Could you resume the blog post on Ed Miliband's poll lead and the Arizona shooting, "Tough on cant, tough on the causes of cant", picking up right after its last sentence?

### Text block
****************
Tough on cant, tough on the causes of cant

Originally posted @ 2:13 pm, Tue 11th Jan 2011

8 points in the lead! Wooah! It's only a ComRes poll. Really not sure it counts.

But, still, a bit of a result given the criticism of Ed Miliband. He's been too quiet apparently. Or maybe he's just got a sense of the long game.

And the long game includes pointing out that you can't bang on about being tough on banker's bonuses and about being all in this together, and then as commentators have put it, acquiesce. (Hope I've spelt that right.)

Ah, says the ITN political editor, but when I asked him how much higher the tax on bankers' bonuses should be, Ed Miliband refused to say. Quite why a big point can't be made with a wodge of detail, I'm not clear. But the subtext is - none of them can be trusted. Please save us from these would be celebrities and their cant about politicians.

The debate on the shooting in Arizona is moving on to politicians falling out over the causes for the shooting. I was surprised the Sheriff was so outspoken so early, when he said the political culture was wrong. But that was what he said, rather than saying it was the cause of what happened (cos as we know, we don't know what drove Lee Loughner to do what he did; although the British would always say allowing so many people to be licensed to carry guns makes such a massacre so much easier).
****************
### Provided data
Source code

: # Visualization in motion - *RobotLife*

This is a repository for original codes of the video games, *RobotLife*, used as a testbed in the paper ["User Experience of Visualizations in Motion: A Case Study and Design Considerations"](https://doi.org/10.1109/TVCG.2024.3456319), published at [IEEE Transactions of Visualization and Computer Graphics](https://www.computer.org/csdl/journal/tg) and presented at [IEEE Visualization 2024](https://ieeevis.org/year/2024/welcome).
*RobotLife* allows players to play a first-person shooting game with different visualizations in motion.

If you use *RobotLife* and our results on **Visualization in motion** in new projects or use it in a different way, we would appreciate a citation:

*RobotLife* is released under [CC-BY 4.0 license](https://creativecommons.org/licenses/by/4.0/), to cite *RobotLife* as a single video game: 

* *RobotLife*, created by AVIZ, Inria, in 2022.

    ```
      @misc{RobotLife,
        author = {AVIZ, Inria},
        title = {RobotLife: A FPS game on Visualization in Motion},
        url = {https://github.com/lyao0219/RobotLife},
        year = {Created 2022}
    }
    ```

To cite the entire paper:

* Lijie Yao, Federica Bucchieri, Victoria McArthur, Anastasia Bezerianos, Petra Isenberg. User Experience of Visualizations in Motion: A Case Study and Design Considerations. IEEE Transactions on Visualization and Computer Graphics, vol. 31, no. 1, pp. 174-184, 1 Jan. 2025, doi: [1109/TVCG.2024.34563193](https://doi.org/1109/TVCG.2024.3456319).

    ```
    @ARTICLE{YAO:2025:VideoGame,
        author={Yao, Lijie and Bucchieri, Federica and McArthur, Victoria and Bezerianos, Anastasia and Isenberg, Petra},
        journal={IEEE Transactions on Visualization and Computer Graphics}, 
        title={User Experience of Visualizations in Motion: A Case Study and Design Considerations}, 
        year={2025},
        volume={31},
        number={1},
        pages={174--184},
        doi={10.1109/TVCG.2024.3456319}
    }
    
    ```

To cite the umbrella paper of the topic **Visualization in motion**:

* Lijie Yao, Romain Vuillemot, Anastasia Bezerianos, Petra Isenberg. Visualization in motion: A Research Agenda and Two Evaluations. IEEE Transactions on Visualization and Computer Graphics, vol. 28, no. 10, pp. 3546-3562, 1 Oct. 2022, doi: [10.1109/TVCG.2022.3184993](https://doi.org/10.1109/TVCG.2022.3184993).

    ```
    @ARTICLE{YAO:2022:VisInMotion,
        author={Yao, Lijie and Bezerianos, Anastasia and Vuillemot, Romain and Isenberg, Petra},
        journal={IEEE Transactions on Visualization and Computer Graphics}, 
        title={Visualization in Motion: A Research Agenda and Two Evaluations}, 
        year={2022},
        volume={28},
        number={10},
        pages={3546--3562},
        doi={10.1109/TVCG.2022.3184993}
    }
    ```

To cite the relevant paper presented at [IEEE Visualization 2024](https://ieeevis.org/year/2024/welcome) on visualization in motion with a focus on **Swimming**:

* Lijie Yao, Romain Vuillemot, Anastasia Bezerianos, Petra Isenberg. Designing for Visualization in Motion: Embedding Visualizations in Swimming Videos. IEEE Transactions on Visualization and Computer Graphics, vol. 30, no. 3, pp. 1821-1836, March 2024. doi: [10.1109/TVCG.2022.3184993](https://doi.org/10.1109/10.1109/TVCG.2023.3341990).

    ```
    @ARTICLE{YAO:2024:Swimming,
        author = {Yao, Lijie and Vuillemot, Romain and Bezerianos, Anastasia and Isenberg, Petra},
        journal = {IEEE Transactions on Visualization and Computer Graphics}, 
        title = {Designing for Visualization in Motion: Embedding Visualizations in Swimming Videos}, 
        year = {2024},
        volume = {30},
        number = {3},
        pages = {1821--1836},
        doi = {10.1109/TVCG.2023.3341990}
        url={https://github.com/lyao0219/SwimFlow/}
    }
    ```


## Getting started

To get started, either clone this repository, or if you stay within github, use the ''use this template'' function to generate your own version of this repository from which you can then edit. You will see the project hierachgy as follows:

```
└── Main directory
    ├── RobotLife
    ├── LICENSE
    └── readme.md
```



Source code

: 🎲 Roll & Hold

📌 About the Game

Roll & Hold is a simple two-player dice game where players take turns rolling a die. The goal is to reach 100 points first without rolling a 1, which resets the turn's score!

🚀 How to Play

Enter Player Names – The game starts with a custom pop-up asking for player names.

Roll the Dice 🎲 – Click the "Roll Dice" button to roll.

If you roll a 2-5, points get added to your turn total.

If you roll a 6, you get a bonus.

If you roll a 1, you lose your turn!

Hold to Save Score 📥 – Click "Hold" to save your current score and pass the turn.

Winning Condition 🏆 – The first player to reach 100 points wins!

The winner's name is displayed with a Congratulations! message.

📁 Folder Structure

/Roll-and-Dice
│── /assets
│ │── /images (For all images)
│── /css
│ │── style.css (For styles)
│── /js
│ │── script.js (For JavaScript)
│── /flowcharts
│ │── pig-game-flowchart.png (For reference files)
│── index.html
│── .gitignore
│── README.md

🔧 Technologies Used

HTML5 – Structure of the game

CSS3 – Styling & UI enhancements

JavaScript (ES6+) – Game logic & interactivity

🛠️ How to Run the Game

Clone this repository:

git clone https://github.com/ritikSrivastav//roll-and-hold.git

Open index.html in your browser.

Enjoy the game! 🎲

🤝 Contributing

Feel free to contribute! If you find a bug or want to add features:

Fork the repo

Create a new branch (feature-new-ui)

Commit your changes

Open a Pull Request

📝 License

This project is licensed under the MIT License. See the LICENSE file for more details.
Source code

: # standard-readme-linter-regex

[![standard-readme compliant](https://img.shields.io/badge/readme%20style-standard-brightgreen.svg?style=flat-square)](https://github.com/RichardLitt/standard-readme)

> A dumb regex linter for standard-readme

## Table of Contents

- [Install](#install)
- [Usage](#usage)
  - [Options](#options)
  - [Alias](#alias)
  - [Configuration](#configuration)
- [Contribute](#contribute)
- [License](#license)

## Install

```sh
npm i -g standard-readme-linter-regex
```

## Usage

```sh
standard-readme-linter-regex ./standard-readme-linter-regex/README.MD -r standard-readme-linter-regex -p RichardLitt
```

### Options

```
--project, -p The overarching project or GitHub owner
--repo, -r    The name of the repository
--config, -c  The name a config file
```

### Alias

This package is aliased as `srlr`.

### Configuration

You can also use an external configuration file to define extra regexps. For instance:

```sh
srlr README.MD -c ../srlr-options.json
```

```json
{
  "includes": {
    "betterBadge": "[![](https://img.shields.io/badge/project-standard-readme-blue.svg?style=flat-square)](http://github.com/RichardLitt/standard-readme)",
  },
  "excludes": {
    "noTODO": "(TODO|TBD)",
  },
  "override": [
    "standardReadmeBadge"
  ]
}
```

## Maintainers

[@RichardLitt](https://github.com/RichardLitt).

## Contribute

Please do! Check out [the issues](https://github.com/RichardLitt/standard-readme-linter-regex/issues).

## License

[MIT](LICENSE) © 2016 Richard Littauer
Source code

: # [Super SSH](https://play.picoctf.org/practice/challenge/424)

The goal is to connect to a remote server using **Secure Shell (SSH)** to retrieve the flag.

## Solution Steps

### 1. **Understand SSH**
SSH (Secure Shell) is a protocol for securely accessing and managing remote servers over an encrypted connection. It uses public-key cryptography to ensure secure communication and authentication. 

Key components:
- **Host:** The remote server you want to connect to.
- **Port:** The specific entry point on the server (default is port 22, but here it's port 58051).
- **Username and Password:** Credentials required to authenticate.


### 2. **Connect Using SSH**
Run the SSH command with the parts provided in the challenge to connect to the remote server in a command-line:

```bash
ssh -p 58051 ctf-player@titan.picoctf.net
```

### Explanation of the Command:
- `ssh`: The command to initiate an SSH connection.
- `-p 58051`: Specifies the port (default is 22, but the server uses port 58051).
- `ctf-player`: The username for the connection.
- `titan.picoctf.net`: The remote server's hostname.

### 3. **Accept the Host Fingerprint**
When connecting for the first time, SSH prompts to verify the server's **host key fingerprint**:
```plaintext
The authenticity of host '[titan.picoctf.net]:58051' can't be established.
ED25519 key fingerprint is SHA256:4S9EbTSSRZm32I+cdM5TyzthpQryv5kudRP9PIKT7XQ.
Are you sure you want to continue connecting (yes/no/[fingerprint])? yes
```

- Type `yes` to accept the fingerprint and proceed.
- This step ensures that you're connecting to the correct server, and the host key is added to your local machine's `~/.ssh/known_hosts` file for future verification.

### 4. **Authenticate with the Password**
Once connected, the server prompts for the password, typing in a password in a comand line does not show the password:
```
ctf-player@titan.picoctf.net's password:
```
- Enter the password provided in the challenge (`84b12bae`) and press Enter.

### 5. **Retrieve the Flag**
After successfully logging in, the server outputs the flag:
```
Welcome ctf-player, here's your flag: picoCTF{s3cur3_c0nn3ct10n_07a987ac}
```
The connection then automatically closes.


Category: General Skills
****************
### Your response
By the political culture being wrong, we can point to people characterising Barack Obama as being a babykiller (see the BBC's Justin Webb in today's Daily Mirror). We can point to the gun targets graphic on Sarah Palin's web-site only being taken down after the shooting.

We can also point to people not being able to rehearse quickly enough the defining features of a free society in which politics plays the leading role.

Maybe the true memorial to Christina Taylor Green, the nine-year-old born on 9/11 and probably felt a bit of that burden as she stood to represent her class in school government, that we create a new character of engagement that says why politics is important and how we should respect each other as we do it. And whilst some of the inevitable consequences of such codes are some of the esoteric behaviours of MPs in parliamentary debates, we might just get a better appreciation of what makes a better and a freer society.